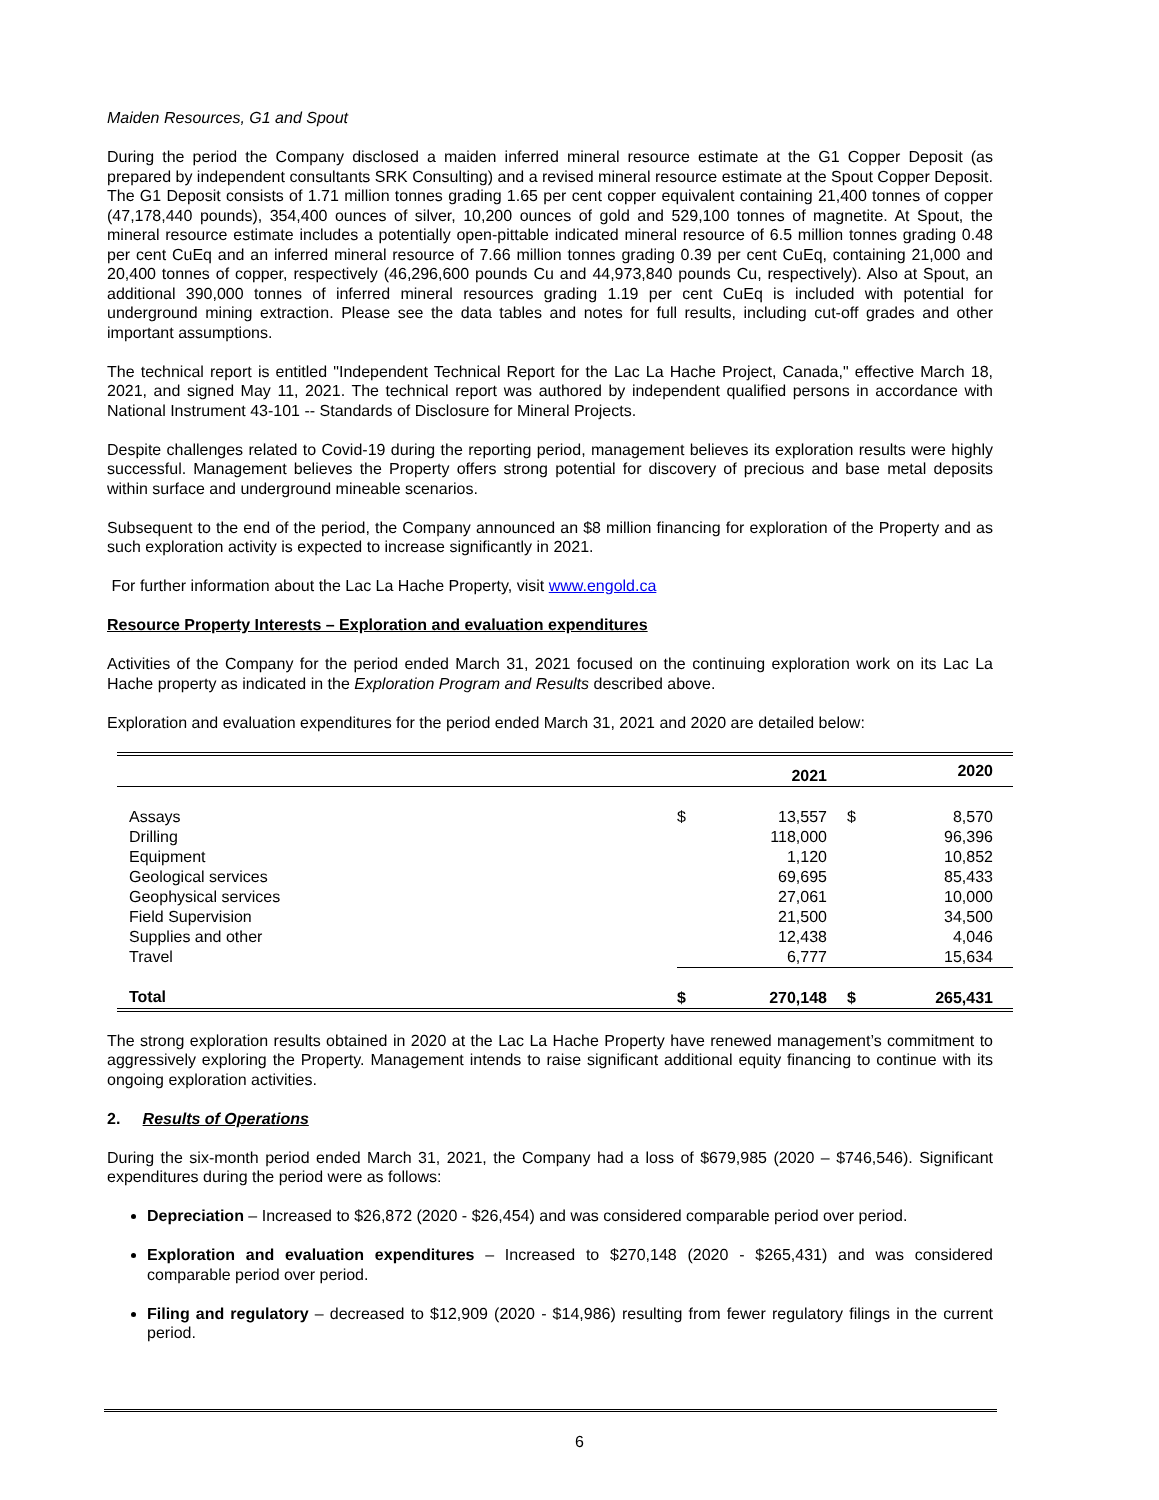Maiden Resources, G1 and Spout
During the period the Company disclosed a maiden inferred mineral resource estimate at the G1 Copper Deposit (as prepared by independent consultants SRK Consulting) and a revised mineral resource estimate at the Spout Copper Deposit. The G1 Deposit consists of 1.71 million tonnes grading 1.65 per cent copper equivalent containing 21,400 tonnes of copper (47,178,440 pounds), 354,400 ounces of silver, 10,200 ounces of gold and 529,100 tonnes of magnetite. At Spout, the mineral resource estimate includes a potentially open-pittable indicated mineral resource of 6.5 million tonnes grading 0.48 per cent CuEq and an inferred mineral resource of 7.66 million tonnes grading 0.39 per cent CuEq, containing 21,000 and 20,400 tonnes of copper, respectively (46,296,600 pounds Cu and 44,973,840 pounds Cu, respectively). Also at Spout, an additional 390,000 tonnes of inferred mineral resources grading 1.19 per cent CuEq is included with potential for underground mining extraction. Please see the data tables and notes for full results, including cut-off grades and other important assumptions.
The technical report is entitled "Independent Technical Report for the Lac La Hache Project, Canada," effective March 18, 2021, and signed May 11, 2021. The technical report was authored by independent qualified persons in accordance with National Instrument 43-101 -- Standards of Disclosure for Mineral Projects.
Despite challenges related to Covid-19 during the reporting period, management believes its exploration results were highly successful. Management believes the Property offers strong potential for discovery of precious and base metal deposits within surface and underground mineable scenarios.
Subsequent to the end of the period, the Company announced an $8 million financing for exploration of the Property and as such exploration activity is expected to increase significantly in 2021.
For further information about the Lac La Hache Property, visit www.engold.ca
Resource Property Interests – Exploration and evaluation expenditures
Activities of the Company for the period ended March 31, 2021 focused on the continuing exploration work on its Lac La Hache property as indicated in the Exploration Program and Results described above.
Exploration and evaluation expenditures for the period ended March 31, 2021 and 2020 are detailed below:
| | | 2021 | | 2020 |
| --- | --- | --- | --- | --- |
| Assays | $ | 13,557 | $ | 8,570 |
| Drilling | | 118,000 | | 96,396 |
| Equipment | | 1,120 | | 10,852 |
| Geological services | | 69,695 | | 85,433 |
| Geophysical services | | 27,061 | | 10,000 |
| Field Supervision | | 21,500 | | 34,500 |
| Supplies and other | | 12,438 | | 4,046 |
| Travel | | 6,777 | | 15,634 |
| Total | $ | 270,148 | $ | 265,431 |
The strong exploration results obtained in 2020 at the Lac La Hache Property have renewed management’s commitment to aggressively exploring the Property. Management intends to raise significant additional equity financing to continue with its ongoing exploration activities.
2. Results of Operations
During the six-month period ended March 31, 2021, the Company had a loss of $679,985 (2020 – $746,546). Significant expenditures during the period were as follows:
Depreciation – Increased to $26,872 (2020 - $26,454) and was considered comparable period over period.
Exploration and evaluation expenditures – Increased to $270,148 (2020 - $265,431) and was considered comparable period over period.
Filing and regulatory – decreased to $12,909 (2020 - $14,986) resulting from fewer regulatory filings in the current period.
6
------------------------
__WHAT THE TASK ASKS__:
Check each line of the material for "Hache". Copy the ones that have it.

__EXERCISE RESPONSE__:
The technical report is entitled "Independent Technical Report for the Lac La Hache Project, Canada," effective March 18, 2021, and signed May 11, 2021. The technical report was authored by independent qualified persons in accordance with National Instrument 43-101 -- Standards of Disclosure for Mineral Projects.
For further information about the Lac La Hache Property, visit www.engold.ca
Activities of the Company for the period ended March 31, 2021 focused on the continuing exploration work on its Lac La Hache property as indicated in the Exploration Program and Results described above.
The strong exploration results obtained in 2020 at the Lac La Hache Property have renewed management’s commitment to aggressively exploring the Property. Management intends to raise significant additional equity financing to continue with its ongoing exploration activities.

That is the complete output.